Technetics Group FELTMETAL Acoustic Media

Technetics Group FELTMETAL Acoustic Media is an engineered, porous material made of sintered metal fibers. The size of the fiber, porosity and thickness of the fibers combine to control the desired flow and sound absorption. To enhance the structural properties, the metal fibers may be reinforced by sintering to screen mesh or perforated plate.

FELTMETAL Acoustic Media is produced from fibers having diameters ranging from 50 to 150 microns. Finer fibers offer the advantage of lighter weight and lower non-linearity factors.

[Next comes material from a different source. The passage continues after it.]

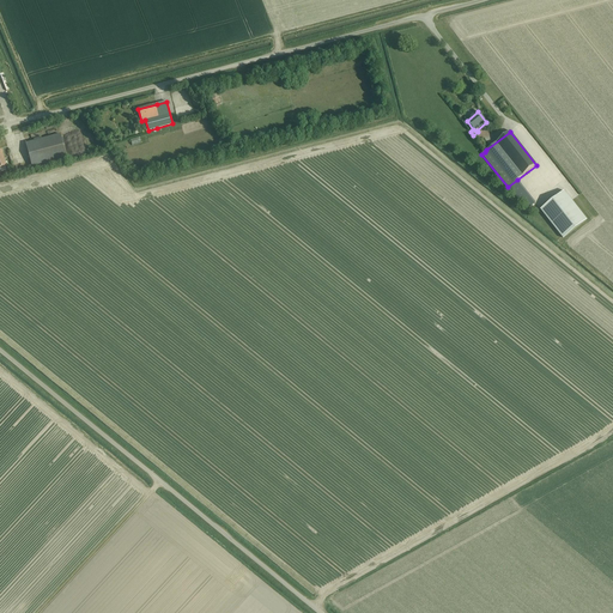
[(25,144),(30,162),(31,167),(41,164),(42,169),(53,167),(52,162),(66,158),(60,134),(25,144)]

To learn more about our FELTMETAL™ Acoustic Media, download our Acoustic Media PDF. You can also contact us for a custom-engineered solution to your application or to request a quote.

Available Alloys

  • Stainless steels for service temperatures up to 930°F [500°C]
  • HASTELLOY®-X for service temperatures up to 1100°F [600°C]
  • FeCrAlY for service temperatures up to 2000°F [1100°C]

Advantages of Technetics Group FELTMETAL Acoustic Media

  • High temperature resistance
  • Optimum performance through acoustical impedance matching
  • Readily cleanable
  • Excellent erosion resistance
  • Low non-linearity factors
  • Exceptional performance at high frequencies
  • Corrosion resistance
  • Reliable performance in wet conditions

How FELTMETAL Acoustic Media Attenuates Sounds

When a sound wave is reflected from a hard surface of a silencer, constructive and destructive interference may occur, resulting in a series of maxima and minima in wave amplitude. If a porous material is placed across the wave pattern, the movement of air molecules through the material is converted to heat, resulting in a reduction in sound intensity. This reduction is highest if the material is placed at a location where the air molecule velocity is a maximum ¼ of the wavelength. The flow resistance of the porous material is critical to the efficiency of the attenuation process. If the resistance is too high, then the material acts as a hard surface and reflects the sound. If the resistance is too low, then the sound wave travels freely through the material. In either case, the sound attenuation is less than optimal. Flow resistance is defined as the ration of pressure drop across the material to the velocity of gas through the material. This ratio is expressed in cgs rayls. For air at standard temperature and pressure, the maximum attenuation occurs at 41.1 rayls.